Scientists on a committee that encouraged the use of fear to control people’s behaviour during the Covid pandemic have admitted its work was “unethical” and “totalitarian”.
Members of the Scientific Pandemic Influenza Group on Behaviour (SPI-B) expressed regret about the tactics in a new book about the role of psychology in the Government’s Covid-19 response.
SPI-B warned in March last year that ministers needed to increase “the perceived level of personal threat” from Covid-19 because “a substantial number of people still do not feel sufficiently personally threatened”.
Gavin Morgan, a psychologist on the team, said: “Clearly, using fear as a means of control is not ethical. Using fear smacks of totalitarianism. It’s not an ethical stance for any modern government.
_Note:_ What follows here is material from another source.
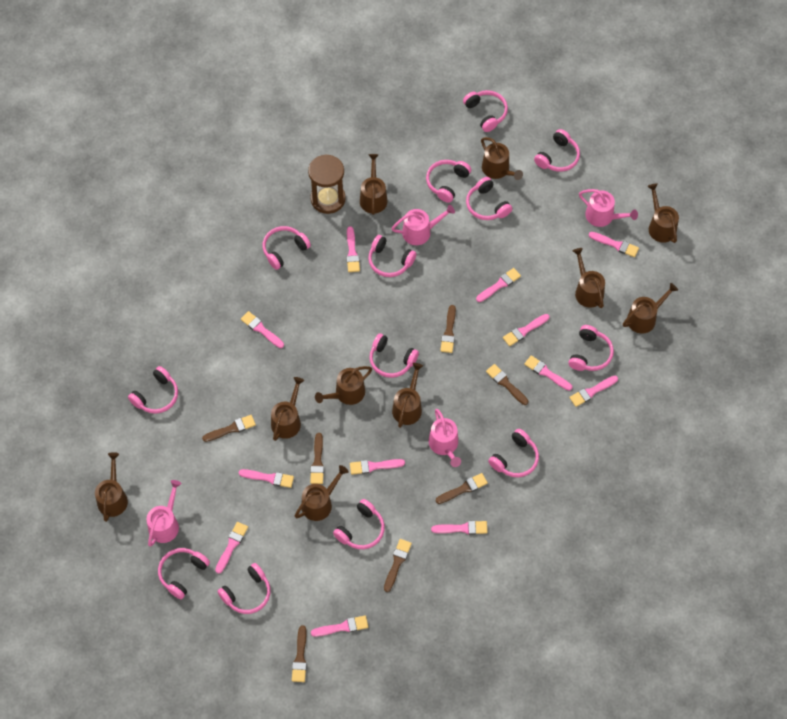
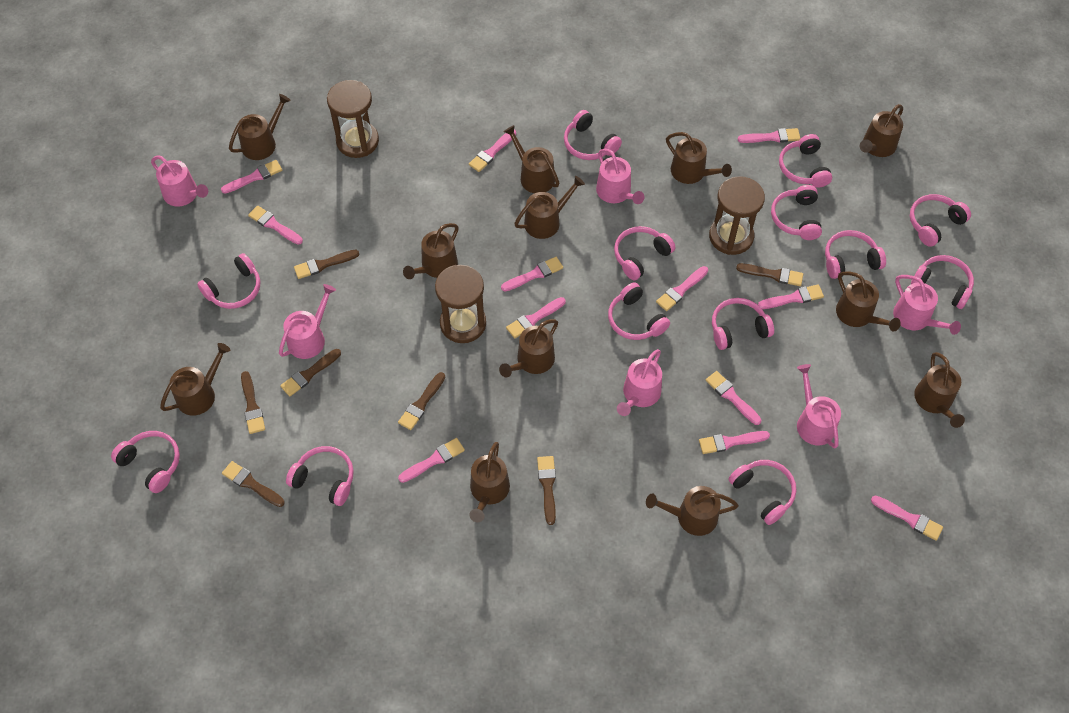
brown hourglass: [308,154,346,214] = 1 -> [327,80,379,158] [435,265,486,343] [709,176,765,255] = 3
brown watering can: [95,452,128,522] [271,377,304,441] [295,465,348,521] [315,366,372,405] [360,154,388,215] [392,363,423,428] [481,137,523,180] [573,248,605,308] [623,283,678,334] [647,183,679,243] = 10 -> [160,343,230,416] [229,94,291,160] [403,223,459,279] [469,442,510,522] [499,319,558,377] [504,125,559,193] [514,176,585,239] [646,486,739,536] [666,132,732,184] [836,271,901,332] [860,104,903,157] [914,352,965,428] = 12
pink watering can: [146,480,182,547] [391,204,455,245] [429,409,461,467] [579,189,638,227] = 4 -> [151,155,208,207] [279,284,336,359] [596,149,644,204] [617,349,662,416] [797,364,841,448] [893,275,961,335] = 6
By nature I am an optimistic person, but all this has given me a more pessimistic view of people.”
Mr Morgan spoke to author Laura Dodsworth, who has spent a year investigating the Government’s tactics for her book A State of Fear, published on Monday.
Ministers have faced repeated accusations that they ramped up the threat from the pandemic to justify lockdowns and coerce the public into abiding by them – a claim that will be examined by the forthcoming public inquiry into the pandemic response.
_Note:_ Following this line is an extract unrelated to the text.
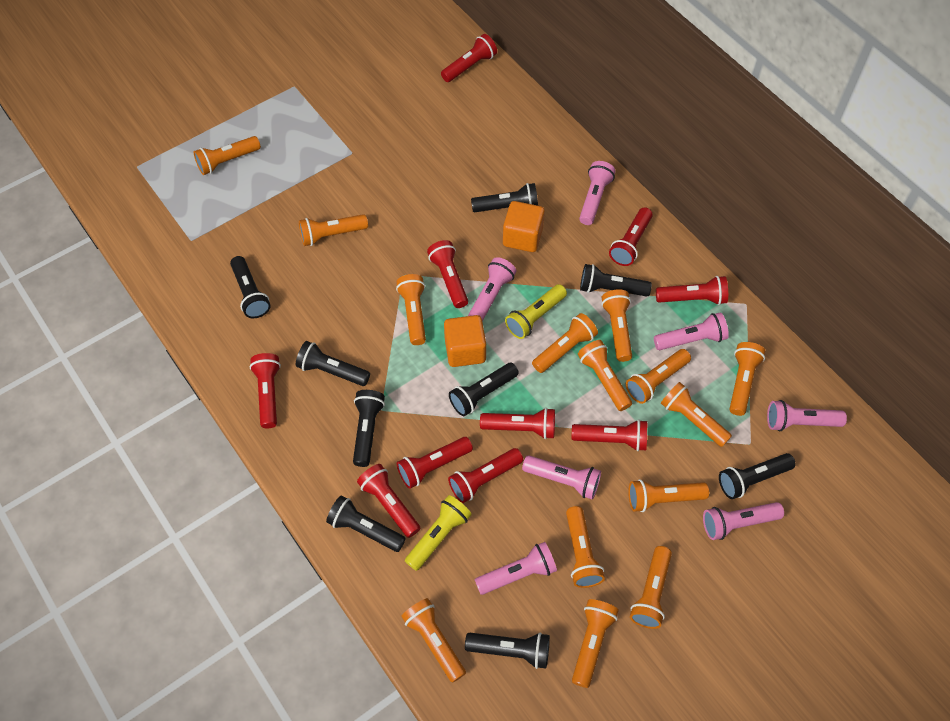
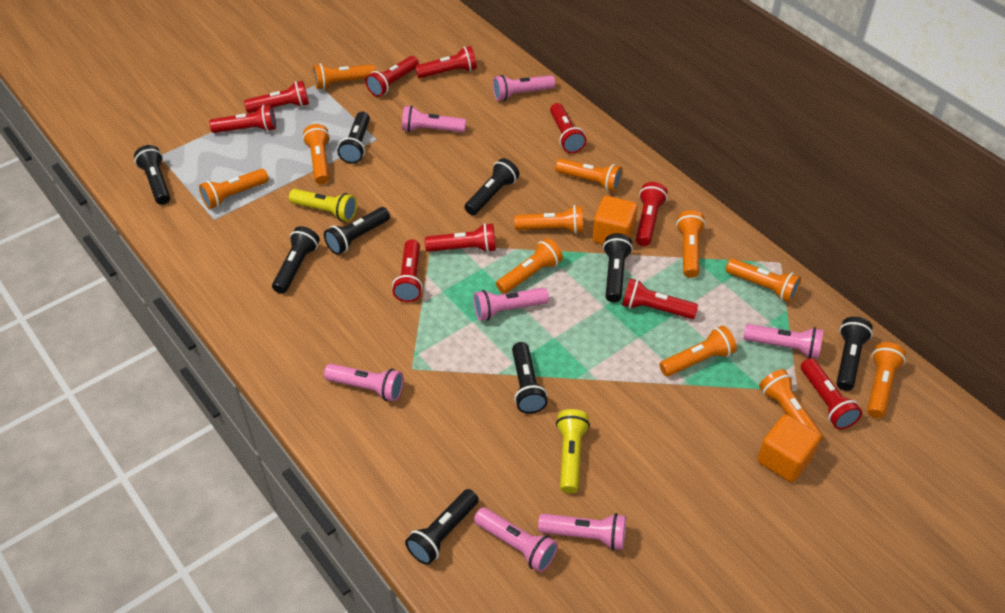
orange flashlight: [194,136,261,175] [299,214,368,246] [396,274,426,345] [401,598,466,683] [532,313,598,373] [566,506,605,588] [572,599,619,688] [578,340,632,411] [601,289,632,362] [626,349,691,404] [628,479,709,512] [630,546,672,629] [661,382,732,447] [729,342,765,416] = 14 -> [199,169,269,209] [303,124,330,184] [313,63,375,89] [496,238,563,294] [514,205,583,234] [555,158,623,192] [660,326,737,377] [676,210,706,278] [726,258,801,303] [759,369,823,442] [867,342,906,418] = 11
SPI-B is one of the sub-committees that advises the Scientific Advisory Group for Emergencies (Sage), led by Sir Patrick Vallance, the chief scientific adviser.
One SPI-B scientist told Ms Dodsworth: “In March  the Government was very worried about compliance and they thought people wouldn’t want to be locked down. There were discussions about fear being needed to encourage compliance, and decisions were made about how to ramp up the fear. The way we have used fear is dystopian.
“The use of fear has definitely been ethically questionable. It’s been like a weird experiment. Ultimately, it backfired because people became too scared.”
Another SPI-B member said: “You could call psychology ‘mind control’. That’s what we do… clearly we try and go about it in a positive way, but it has been used nefariously in the past.”
One warned that “people use the pandemic to grab power and drive through things that wouldn’t happen otherwise… We have to be very careful about the authoritarianism that is creeping in”.
Another said: “Without a vaccine, psychology is your main weapon… Psychology has had a really good epidemic, actually.”
As well as overt warnings about the danger of the virus, the Government has been accused of feeding the public a non-stop diet of bad news, such as deaths and hospitalisations, without ever putting the figures in context with news of how many people have recovered, or whether daily death tolls are above or below seasonal averages.
Another member of SPI-B said they were "stunned by the weaponisation of behavioural psychology" during the pandemic, and that “psychologists didn’t seem to notice when it stopped being altruistic and became manipulative. They have too much power and it intoxicates them”.
Steve Baker, the deputy chairman of the Covid Recovery Group of Tory MPs, said: “If it is true that the state took the decision to terrify the public to get compliance with rules, that raises extremely serious questions about the type of society we want to become.
“If we’re being really honest, do I fear that Government policy today is playing into the roots of totalitarianism? Yes, of course it is.”